(Human pose keypoint data)
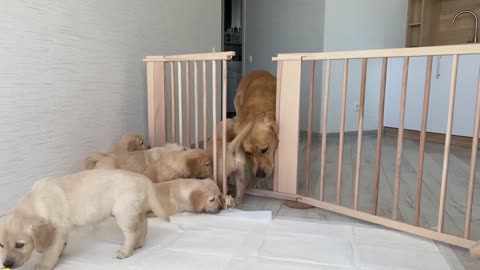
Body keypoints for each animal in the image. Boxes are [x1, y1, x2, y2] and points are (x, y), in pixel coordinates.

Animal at [0, 170, 169, 268]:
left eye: (20, 245)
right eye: (1, 245)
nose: (6, 263)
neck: (37, 202)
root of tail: (142, 178)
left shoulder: (58, 231)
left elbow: (51, 252)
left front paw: (44, 265)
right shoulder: (61, 232)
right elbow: (60, 246)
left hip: (123, 212)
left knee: (132, 233)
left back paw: (125, 251)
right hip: (132, 210)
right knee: (143, 223)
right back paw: (139, 244)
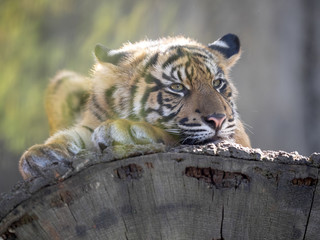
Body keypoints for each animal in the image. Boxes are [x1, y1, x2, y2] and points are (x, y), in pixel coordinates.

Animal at [19, 33, 250, 180]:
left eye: (217, 83)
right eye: (176, 87)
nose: (218, 119)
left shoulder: (237, 136)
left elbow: (172, 136)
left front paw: (124, 129)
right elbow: (73, 134)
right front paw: (42, 154)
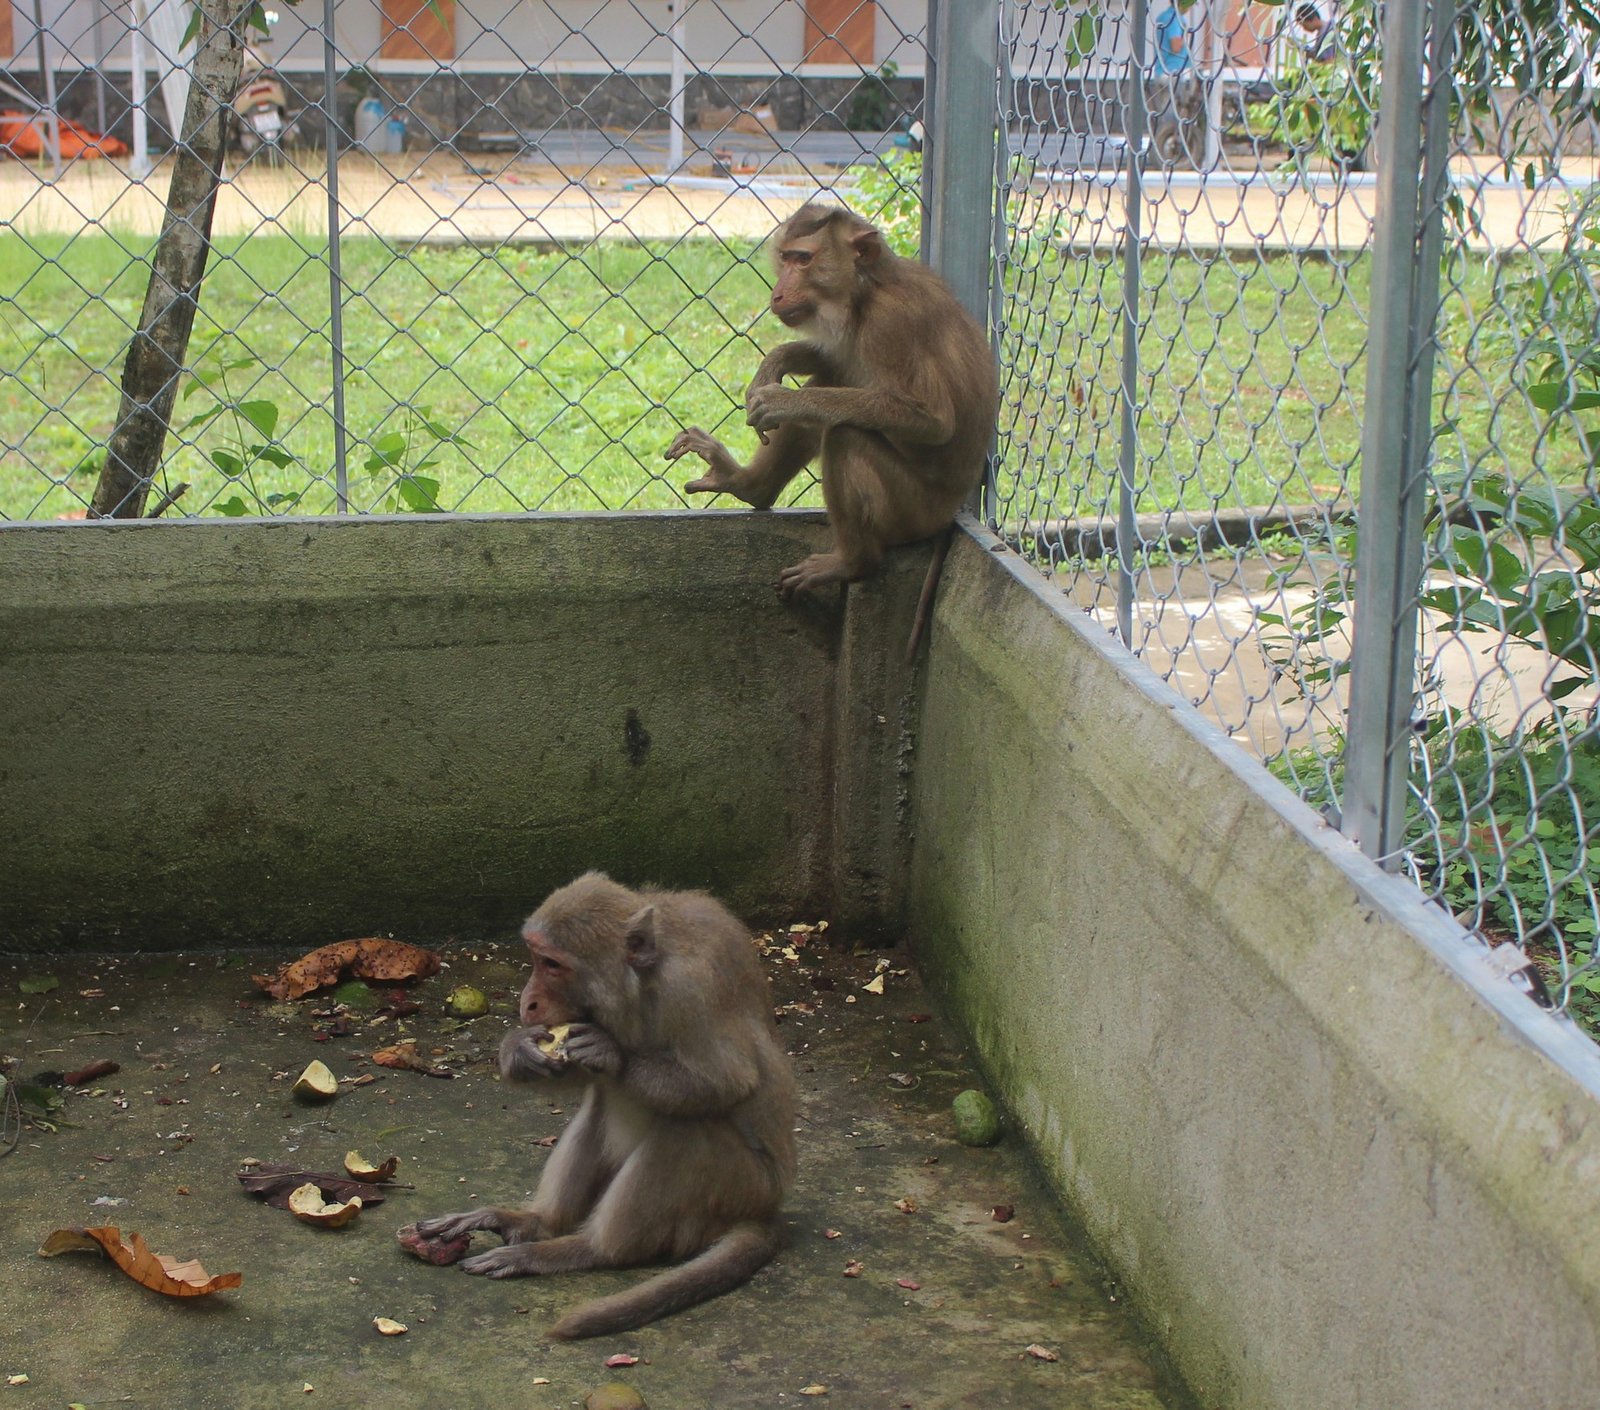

» Your instructions
The answer must be an exact copy of the lines above, from the start of the records through the line with "right back paw: (139, 244)", and of nothing else; no pictures belong in it.

» Result of this exercise
Body keypoints for each animal in the image. Boxes are [x1, y1, x2, y2] and points are (x, y), in pixel coordinates.

Animal at [0, 170, 169, 268]:
left eye: (20, 245)
right eye: (1, 245)
nose: (6, 263)
neck: (37, 202)
root of tail: (142, 178)
left shoulder: (58, 231)
left elbow: (51, 252)
left front paw: (44, 265)
right shoulder: (61, 232)
right elbow: (60, 246)
left hip: (123, 212)
left knee: (132, 233)
left back paw: (125, 251)
right hip: (132, 210)
right knee: (143, 223)
right back paw: (139, 244)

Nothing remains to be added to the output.